Comme à son habitude Christof Loy combine les époques dans une mise en scène qui fait plus que raconter l’histoire. Pendant l’ouverture, il nous montre Leonora et son frère Carlo, enfants, corrigés par un père strict et il dresse déjà un état des lieux de leurs caractères et de leurs relations peu amicales. Un seul décor (Christian Schmidt) pour tous les actes, une grande chambre blanche, démantelée au gré des besoins et des circonstances. Les costumes situent les personnages plus que les époques, culminant dans la scène du champ de bataille où Preziosilla rassemble tout le monde comme pour un grand carnaval qui se transforme en un « Rataplan » plus endiablé que militaire. Un grand bravo aux chœurs qui s’engagent à fond dans toutes les scènes, bien dirigés par Christof Loy qui réussit aussi à conférer un profil convaincant aux protagonistes. Grâce à leur engagement, bien sûr, et une admirable interprétation vocale. Anna Netrebko, qui débutait dans le rôle de Leonora, lui offre son ample soprano, homogène dans toute la tessiture et si bien maîtrisé, et son interprétation expressive, pleine de nuances et de piani émouvants avec une remarquable projection du texte. L’ovation que le public lui a réservée pour son interprétation de Pace, pace au dernier acte était plus que méritée. Jonas Kaufmann campe un Alvaro passionné, ombrageux et résigné et chante sa partition exigeante d’une voix libre, saine et puissante, avec une belle « italianita », dans une interprétation vibrante et engagée mais aussi des subtilités vocales émouvantes en mezza voce. Avec Ludovic Tézier qui donnait profil à Carlo, le frère vengeur de Leonora, Jonas Kaufmann est face à un adversaire de niveau pour lui donner la réplique dans leurs duos remarquables. Tézier est un vrai baryton Verdi et il brille dans sa grande scène Urna fatale, un moment mémorable.

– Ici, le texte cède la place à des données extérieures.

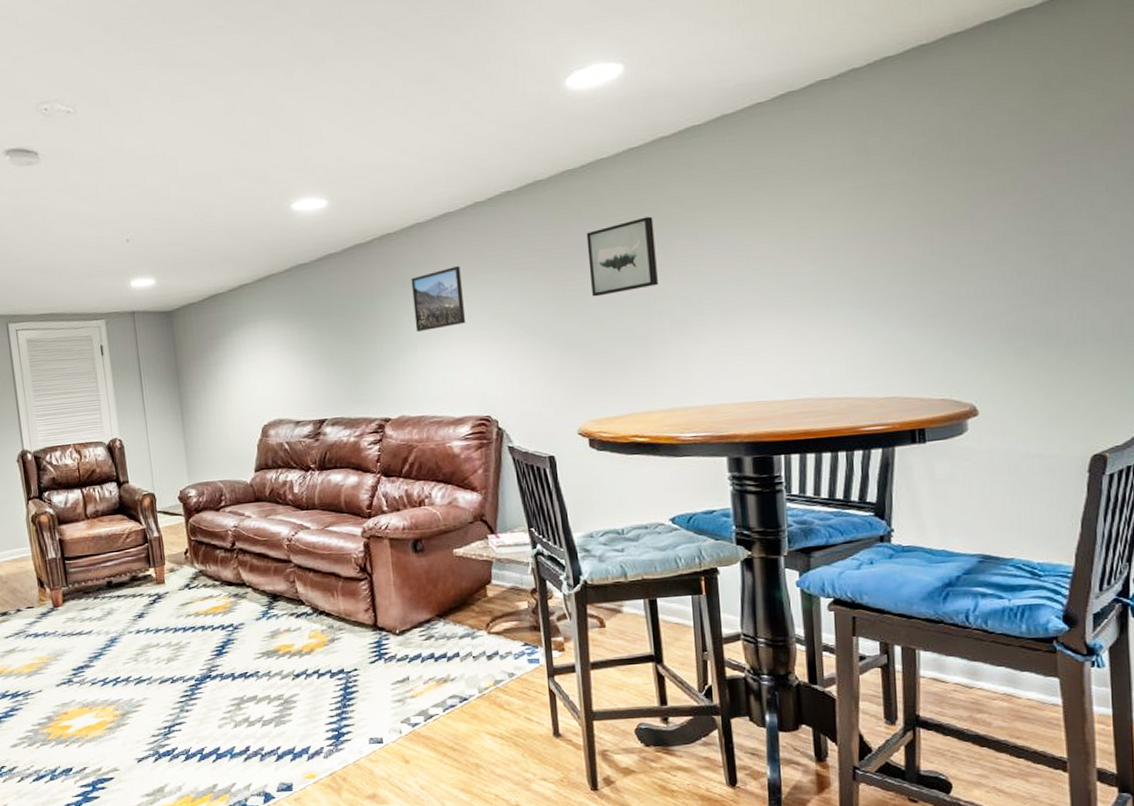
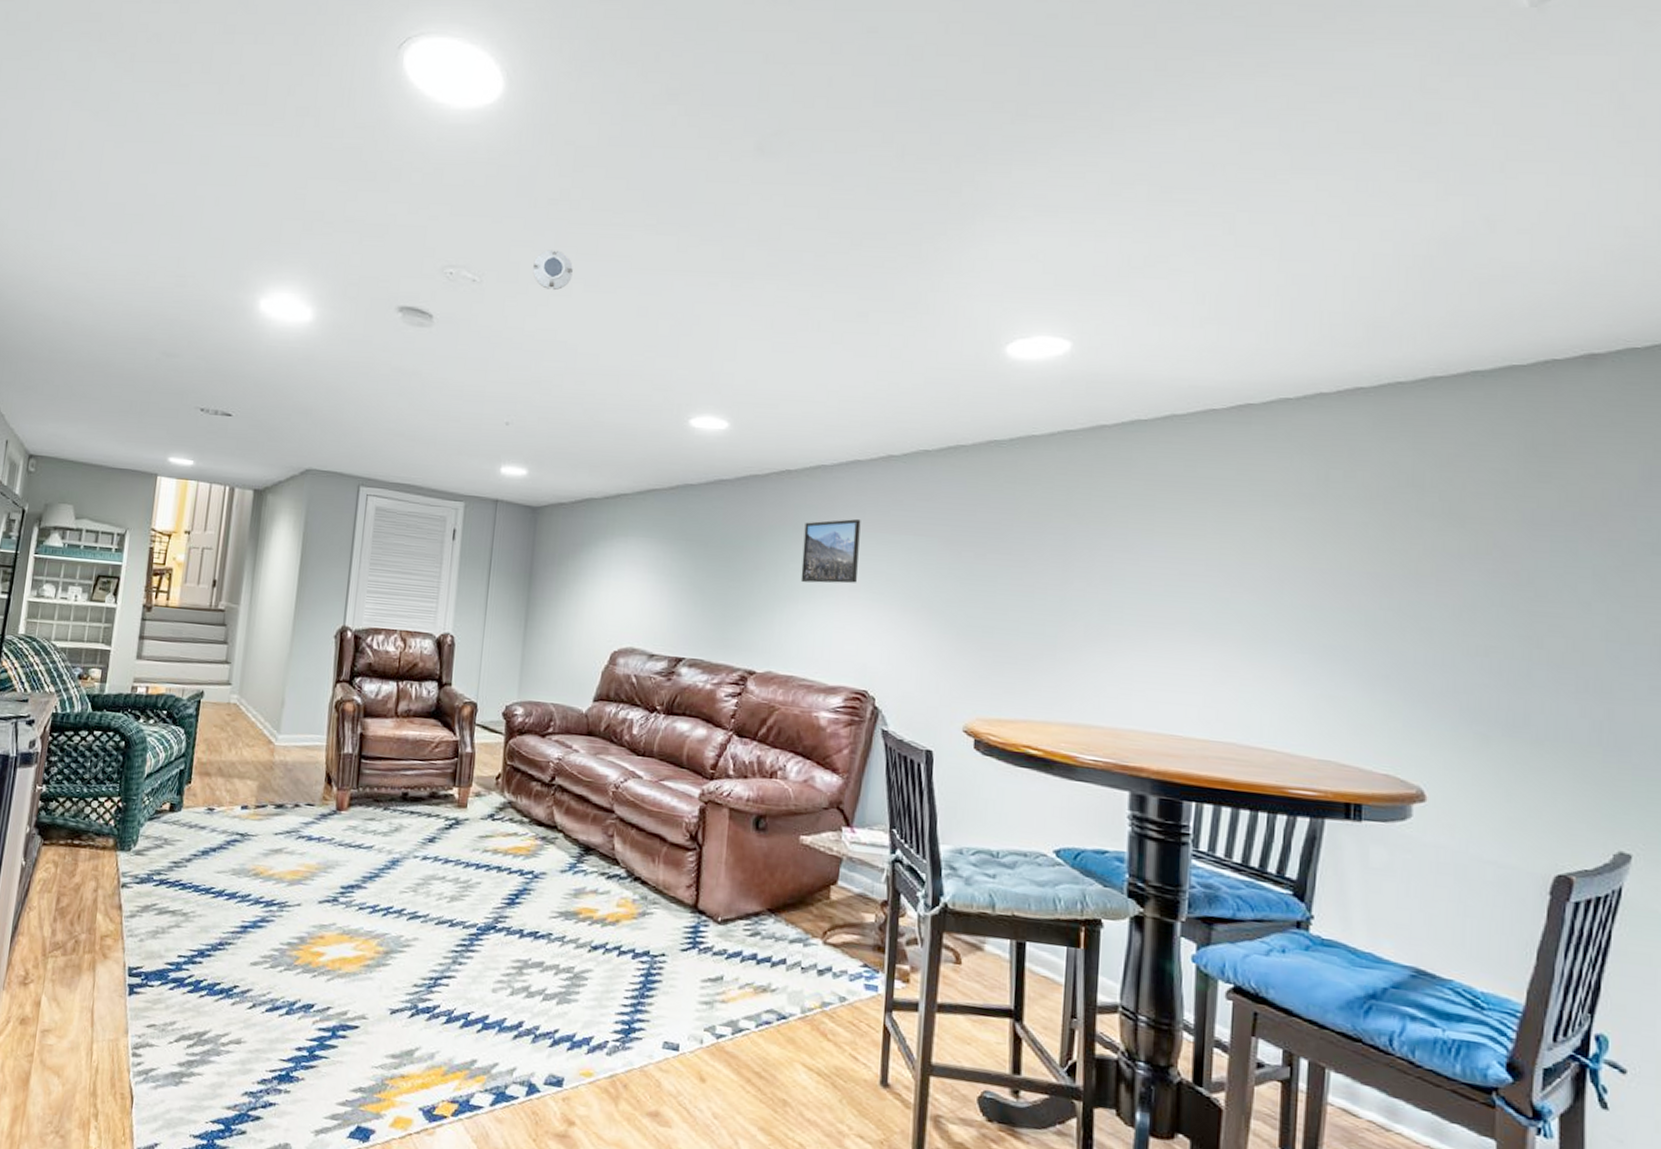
smoke detector: none [119,67,158,108] -> present [532,250,573,291]
wall art: present [586,216,658,297] -> none [1002,506,1081,584]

Belle prestation aussi de Veronica Simeoni à la voix de mezzo assez claire, qui propose une Preziosilla plutôt inattendue (et voulue par la mise en scène) et se dépense sans réserve dans une chorégraphie excitante. Ferruccio Furlanetto donne autorité et humanité au Padre Guardiano de sa voix de basse sonore, et Alessandro Corbelli campe un Fra Melitone impayable. Carlo Bosi est parfait en Trabucco, comme Roberta Alexander (Curra) et Michael Mofidian ( Alcalde), mais Robert Lloyd (Marquis de Calatrava) manque de voix. Les chœurs font de l’excellent un travail. Antonio Pappano donne une belle tension au spectacle qu’il tient jusqu’au bout des quatre heures que dure la représentation, dans une remarquable symbiose entre la fosse et la scène qui ne peut laisser indifférent.